Лист сказал смущённому герцогу, что он действительно объявил войну рутинёрам, в том числе и тем из них, кто имеет отличную подготовку, и что он ищет настоящих поэтов, которые черпают своё вдохновение из глубочайших источников. «Потому я и играю «Бенвенуто Челлини» Берлиоза, — продолжал Лист, — и «Манфреда» Шумана, а прежде всего вагнеровского «Лоэнгрина». Потому что хочу отпраздновать день рождения Гёте во всём блеске. И хочу, чтобы все произведения Вагнера впервые прозвучали здесь, в Веймаре. Ведь какую славу принесёт это городу! Здесь создавался «Фауст», и здесь нашло свой отчий дом искусство Вагнера. И эту слову, ваше величество, мы не должны уступить никому. Здесь должен прозвучать «Зигфрид», который окажется самым величественным не только среди произведений Рихарда Вагнера, но и сочинений всех композиторов столетия. Признаюсь, это только начало моего плана: учредить здесь, в Веймаре, олимпиады искусства и науки. Пусть каждые пять лет сюда съезжаются, чтобы помериться силами, художники, скульпторы, музыканты — исполнители и композиторы, а также писатели, философы, учёные-естествоиспытатели, поэты и драматурги. Лучшие их произведения войдут в фонд олимпийского музея Веймара. Наиболее успешные музыкальные и драматические произведения можно будет исполнить на сцене Веймарского театра; поэтические и научные сочинения — издавать в веймарских типографиях для всего просвещённого человечества. Убеждён, что тогда именно в Веймаре впервые исчезнут зависть, ненависть, ревность — чувства, которые во всём мире натравливают французов против немцев, итальянцев на австрийцев. Здесь расцвёл бы, ваше величество, олимпийский мир. И хоть я не политик, я уверен, что нет в Европе такого государя, нет такого класса, который не поддержал бы в этом грядущий город мира, город Шиллера и Гёте…»

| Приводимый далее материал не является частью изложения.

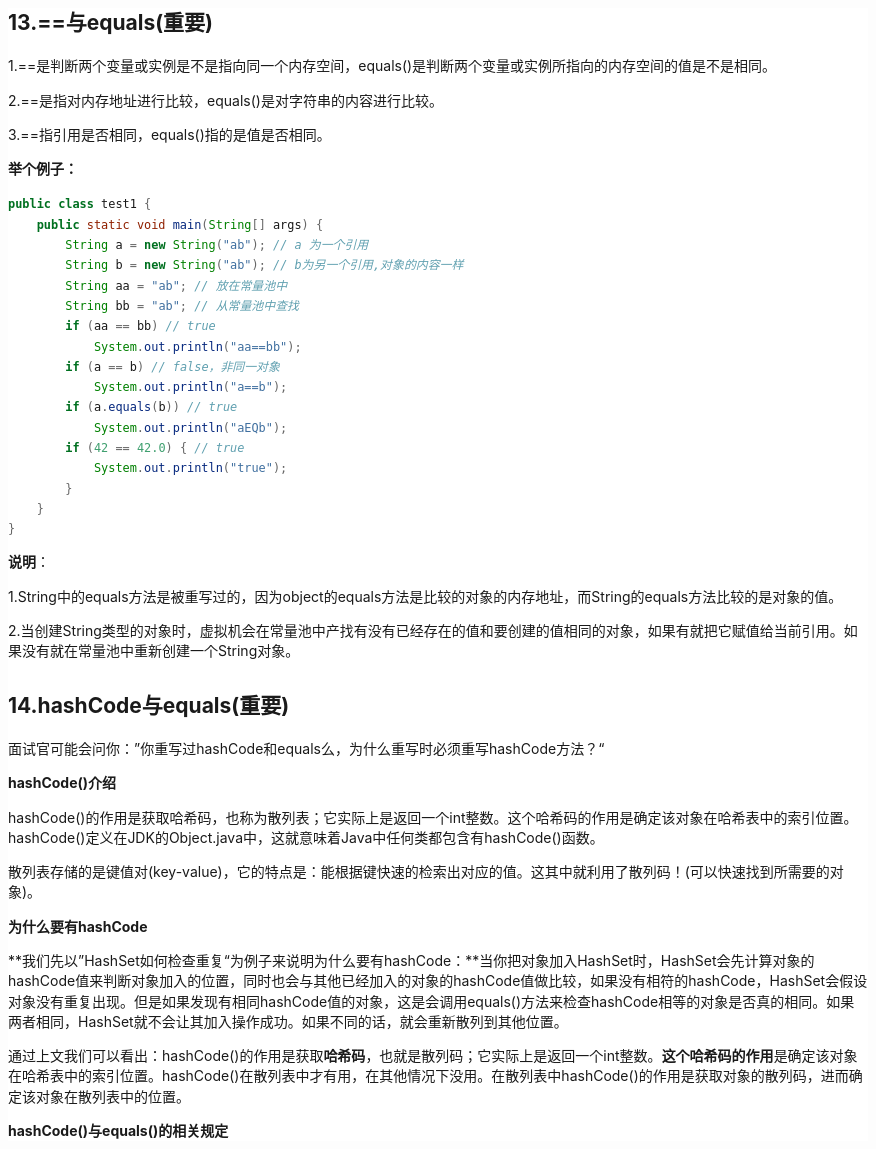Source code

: ## 13.==与equals(重要)

1.==是判断两个变量或实例是不是指向同一个内存空间，equals()是判断两个变量或实例所指向的内存空间的值是不是相同。

2.==是指对内存地址进行比较，equals()是对字符串的内容进行比较。

3.==指引用是否相同，equals()指的是值是否相同。

**举个例子：**

```java
public class test1 {
    public static void main(String[] args) {
        String a = new String("ab"); // a 为一个引用
        String b = new String("ab"); // b为另一个引用,对象的内容一样
        String aa = "ab"; // 放在常量池中
        String bb = "ab"; // 从常量池中查找
        if (aa == bb) // true
            System.out.println("aa==bb");
        if (a == b) // false，非同一对象
            System.out.println("a==b");
        if (a.equals(b)) // true
            System.out.println("aEQb");
        if (42 == 42.0) { // true
            System.out.println("true");
        }
    }
}
```

**说明**：

1.String中的equals方法是被重写过的，因为object的equals方法是比较的对象的内存地址，而String的equals方法比较的是对象的值。

2.当创建String类型的对象时，虚拟机会在常量池中产找有没有已经存在的值和要创建的值相同的对象，如果有就把它赋值给当前引用。如果没有就在常量池中重新创建一个String对象。

## 14.hashCode与equals(重要)

面试官可能会问你：”你重写过hashCode和equals么，为什么重写时必须重写hashCode方法？“

**hashCode()介绍**

hashCode()的作用是获取哈希码，也称为散列表；它实际上是返回一个int整数。这个哈希码的作用是确定该对象在哈希表中的索引位置。hashCode()定义在JDK的Object.java中，这就意味着Java中任何类都包含有hashCode()函数。

散列表存储的是键值对(key-value)，它的特点是：能根据键快速的检索出对应的值。这其中就利用了散列码！(可以快速找到所需要的对象)。

**为什么要有hashCode**

**我们先以”HashSet如何检查重复“为例子来说明为什么要有hashCode：**当你把对象加入HashSet时，HashSet会先计算对象的hashCode值来判断对象加入的位置，同时也会与其他已经加入的对象的hashCode值做比较，如果没有相符的hashCode，HashSet会假设对象没有重复出现。但是如果发现有相同hashCode值的对象，这是会调用equals()方法来检查hashCode相等的对象是否真的相同。如果两者相同，HashSet就不会让其加入操作成功。如果不同的话，就会重新散列到其他位置。

通过上文我们可以看出：hashCode()的作用是获取**哈希码**，也就是散列码；它实际上是返回一个int整数。**这个哈希码的作用**是确定该对象在哈希表中的索引位置。hashCode()在散列表中才有用，在其他情况下没用。在散列表中hashCode()的作用是获取对象的散列码，进而确定该对象在散列表中的位置。

**hashCode()与equals()的相关规定**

Со своими здравствующими бывшими друзьями — Шуманом, Гиллером и Берлиозом — ему так и не удалось достигнуть полного примирения. И Лист обратился к уже ушедшему из этого мира другу — к Шопену; пишет книгу о рано умершем музыканте. И снова впадает в ту же самую ошибку, что прежде, когда работал вместе с Мари. Только на этот раз с Каролиной. Ведь нужно писать о Польше. Княгине всё время кажется, что Ференц просто запутается в лабиринте национальных польских обычаев, исторических отношений. В конечном итоге у книги странный стиль. Одну страницу писал ученик Гюго, Бальзака и Ламартина, другую — словообильная польская аристократка, щедро нагромождающая эпитет на эпитет. Но есть в книге о Шопене и такое, что не оставляет места сомнениям. Эту книгу мог написать только Ференц Лист. Это и преклонение перед великим другом, и откровенное признание о самом себе: «…Шопен не научился ненавидеть и никогда даже не помышлял о мести…»

Точно так же чуждой была всякая мысль мести и для Листа. Но его заботит судьба однажды обретённой и затем утраченной отчизны. Эту тоску по родине постоянно питают вновь и вновь долетающие до него горестные вести. Появляется Ласло Телеки. В письме он сообщает, что, хотя ему и удалось прорваться через австрийскую границу и линию фронта и выбраться за рубеж, он всё же угодил в сети венского правительства: в Венгрии скупили его долговые расписки и предъявили к оплате в Париже. Таким образом он, Телеки, очутился в долговой тюрьме. Однако нашёлся ангел-избавитель, выкупивший его из этой тюрьмы. Имя ангела — Мари д’Агу.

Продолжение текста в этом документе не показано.